The super-rich are intent on funding police, but not housing, because that is how they maintain the existing order of society. They are intent on funding the military industrial complex, but not sustainability because they care about profits more than a livable planet. They’d rather see robocops in the streets than unhoused people in homes because their biggest fear is us creating a society where those who get rich on our backs are redundant, and unnecessary. And, oddly enough, in doing so they point us in the right direction. They help us see how we should proceed.
We should build this society regardless of the wants of the super-rich, we should build it despite them. We need a world where our homes and streets aren’t flooded so that a few people can have third homes and private jets. We need a world where our basic needs are met, not discarded because the fear of homelessness and joblessness keeps us working for low pay and crappy benefits. We need a world where human lives are valued over profit, and care is funded over systemic violence. And we can have this world, this society. It’ll take breaking the yolk that the capitalists have on us, it’ll take radical change, but it’ll be worth it to not have water bursting through the subway walls, and to know that my brother can get home safe. So let’s organize and build this beautiful, sustainble, and truly free world together.
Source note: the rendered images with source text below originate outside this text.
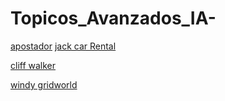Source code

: # Topicos_Avanzados_IA-
[apostador](https://github.com/Huguez/Topicos_Avanzados_IA-/blob/master/Programacion_dinamica/chapter_4/gramblerProblem.go)
[jack car Rental](https://github.com/Huguez/Topicos_Avanzados_IA-/blob/master/Programacion_dinamica/chapter_4/jackCarRental.go)

[cliff walker](https://github.com/Huguez/Topicos_Avanzados_IA-/blob/master/Programacion_dinamica/chapter_6/cliff_walking.go)

[windy gridworld](https://github.com/Huguez/Topicos_Avanzados_IA-/blob/master/Programacion_dinamica/chapter_6/windy_gridworld.go)


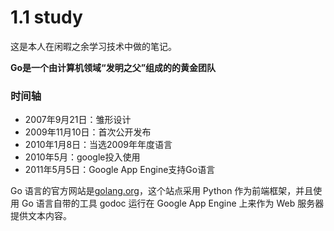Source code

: # 1.1 study

这是本人在闲暇之余学习技术中做的笔记。

**Go是一个由计算机领域“发明之父”组成的的黄金团队**

### 时间轴
- 2007年9月21日：雏形设计
- 2009年11月10日：首次公开发布
- 2010年1月8日：当选2009年年度语言
- 2010年5月：google投入使用
- 2011年5月5日：Google App Engine支持Go语言

Go 语言的官方网站是[golang.org](http://golang.org)，这个站点采用 Python 作为前端框架，并且使用 Go 语言自带的工具 godoc 运行在 Google App Engine 上来作为 Web 服务器提供文本内容。

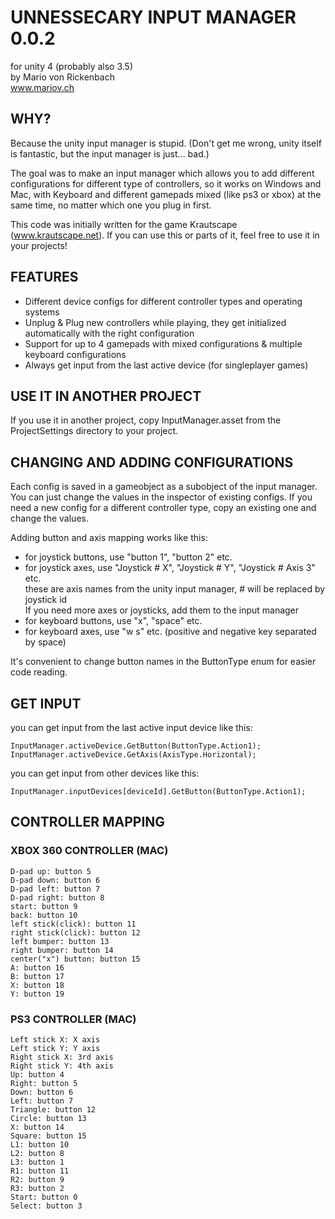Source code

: 

# UNNESSECARY INPUT MANAGER 0.0.2
for unity 4 (probably also 3.5)  
by Mario von Rickenbach  
www.mariov.ch


## WHY? 

Because the unity input manager is stupid. (Don't get me wrong, unity itself is fantastic, but the input manager is just... bad.)

The goal was to make an input manager which allows you to add different configurations for different type of controllers, so it works on Windows and Mac, with Keyboard and different gamepads mixed (like ps3 or xbox) at the same time, no matter which one you plug in first.

This code was initially written for the game Krautscape (www.krautscape.net). If you can use this or parts of it, feel free to use it in your projects!


## FEATURES

- Different device configs for different controller types and operating systems
- Unplug & Plug new controllers while playing, they get initialized automatically with the right configuration
- Support for up to 4 gamepads with mixed configurations & multiple keyboard configurations
- Always get input from the last active device (for singleplayer games)


## USE IT IN ANOTHER PROJECT

If you use it in another project, copy InputManager.asset from the ProjectSettings directory to your project.


## CHANGING AND ADDING CONFIGURATIONS

Each config is saved in a gameobject as a subobject of the input manager. You can just change the values in the inspector of existing configs. If you need a new config for a different controller type, copy an existing one and change the values. 

Adding button and axis mapping works like this:

- for joystick buttons, use "button 1", "button 2" etc.
- for joystick axes, use "Joystick # X", "Joystick # Y", "Joystick # Axis 3" etc.  
  these are axis names from the unity input manager, # will be replaced by joystick id  
  If you need more axes or joysticks, add them to the input manager
- for keyboard buttons, use "x", "space" etc.
- for keyboard axes, use "w s" etc. (positive and negative key separated by space)

It's convenient to change button names in the ButtonType enum for easier code reading.


## GET INPUT

you can get input from the last active input device like this:

    InputManager.activeDevice.GetButton(ButtonType.Action1);
    InputManager.activeDevice.GetAxis(AxisType.Horizontal);

you can get input from other devices like this:

    InputManager.inputDevices[deviceId].GetButton(ButtonType.Action1);

## CONTROLLER MAPPING
### XBOX 360 CONTROLLER (MAC)

    D-pad up: button 5
    D-pad down: button 6
    D-pad left: button 7
    D-pad right: button 8
    start: button 9
    back: button 10
    left stick(click): button 11
    right stick(click): button 12
    left bumper: button 13
    right bumper: button 14
    center("x") button: button 15
    A: button 16
    B: button 17
    X: button 18
    Y: button 19

### PS3 CONTROLLER (MAC)

    Left stick X: X axis
    Left stick Y: Y axis
    Right stick X: 3rd axis
    Right stick Y: 4th axis
    Up: button 4
    Right: button 5
    Down: button 6
    Left: button 7
    Triangle: button 12
    Circle: button 13
    X: button 14
    Square: button 15
    L1: button 10
    L2: button 8
    L3: button 1
    R1: button 11
    R2: button 9
    R3: button 2
    Start: button 0
    Select: button 3 
	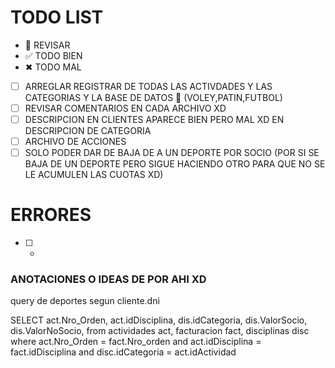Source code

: # TODO LIST

- 🚧 REVISAR
- ✅ TODO BIEN
- ✖ TODO MAL

- [ ] ARREGLAR REGISTRAR DE TODAS LAS ACTIVDADES Y LAS CATEGORIAS Y LA BASE DE DATOS 🚧 (VOLEY,PATIN,FUTBOL)
- [ ] REVISAR COMENTARIOS EN CADA ARCHIVO XD
- [ ] DESCRIPCION EN CLIENTES APARECE BIEN PERO MAL XD EN DESCRIPCION DE CATEGORIA
- [ ] ARCHIVO DE ACCIONES
- [ ] SOLO PODER DAR DE BAJA DE A UN DEPORTE POR SOCIO (POR SI SE BAJA DE UN DEPORTE PERO SIGUE HACIENDO OTRO PARA QUE NO SE LE ACUMULEN LAS CUOTAS XD)

# ERRORES

- [ ] -

### ANOTACIONES O IDEAS DE POR AHI XD

query de deportes segun cliente.dni

SELECT act.Nro_Orden, act.idDisciplina, dis.idCategoria, dis.ValorSocio, dis.ValorNoSocio, from actividades act, facturacion fact, disciplinas disc where act.Nro_Orden = fact.Nro_orden and act.idDisciplina = fact.idDisciplina and disc.idCategoria = act.idActividad
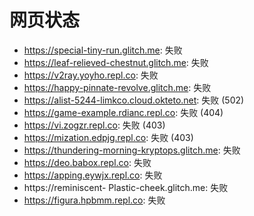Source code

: # 网页状态
- https://special-tiny-run.glitch.me: 失败
- https://leaf-relieved-chestnut.glitch.me: 失败
- https://v2ray.yoyho.repl.co: 失败
- https://happy-pinnate-revolve.glitch.me: 失败
- https://alist-5244-limkco.cloud.okteto.net: 失败 (502)
- https://game-example.rdianc.repl.co: 失败 (404)
- https://vi.zogzr.repl.co: 失败 (403)
- https://mization.edpjg.repl.co: 失败 (403)
- https://thundering-morning-kryptops.glitch.me: 失败
- https://deo.babox.repl.co: 失败
- https://apping.eywjx.repl.co: 失败
- https://reminiscent- Plastic-cheek.glitch.me: 失败
- https://figura.hpbmm.repl.co: 失败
I'm running for Oakland District 1 City Council on a platform of radically transformative changes in the way local government transacts and interfaces with citizens. Municipal/State/National budgets and general funds are our collective wealth and yes, we must Organize and restructure ourselves today and live and breathe the post-capitalist visions that will provide security and care for all of us, not just a select few.
Your words are echoed in every beat of my heart. I'm connecting with my community and encouraging participation to together make Oakland, California a locus of change. A revolutionary hotbed of post-capitalist doing and being. An example of the hard work it will take to prepare the political soil that we need to plant the seeds that will make the shade for our great grandkids.
Up here on the CT shoreline, I worry with every rainstorm that all of the folks living in the basements of the run down, used to be mansions of our run down waterfront cities, are going to have no where to go. Since the rains in July, which resulted in rivers running down the city streets, through their homes and into the Sound, nothing has been done to address this huge safety concern. The wealthy families who used to live in the "down stream" mansions now live up in the hills so it's all good. Me? I'm in the middle, hoping the hills and trees don't come down on us, but I know nothing will change even of it they do.
I'm loving all the worker's Union wins of late, and wanting to find out more about local tenant advocacy.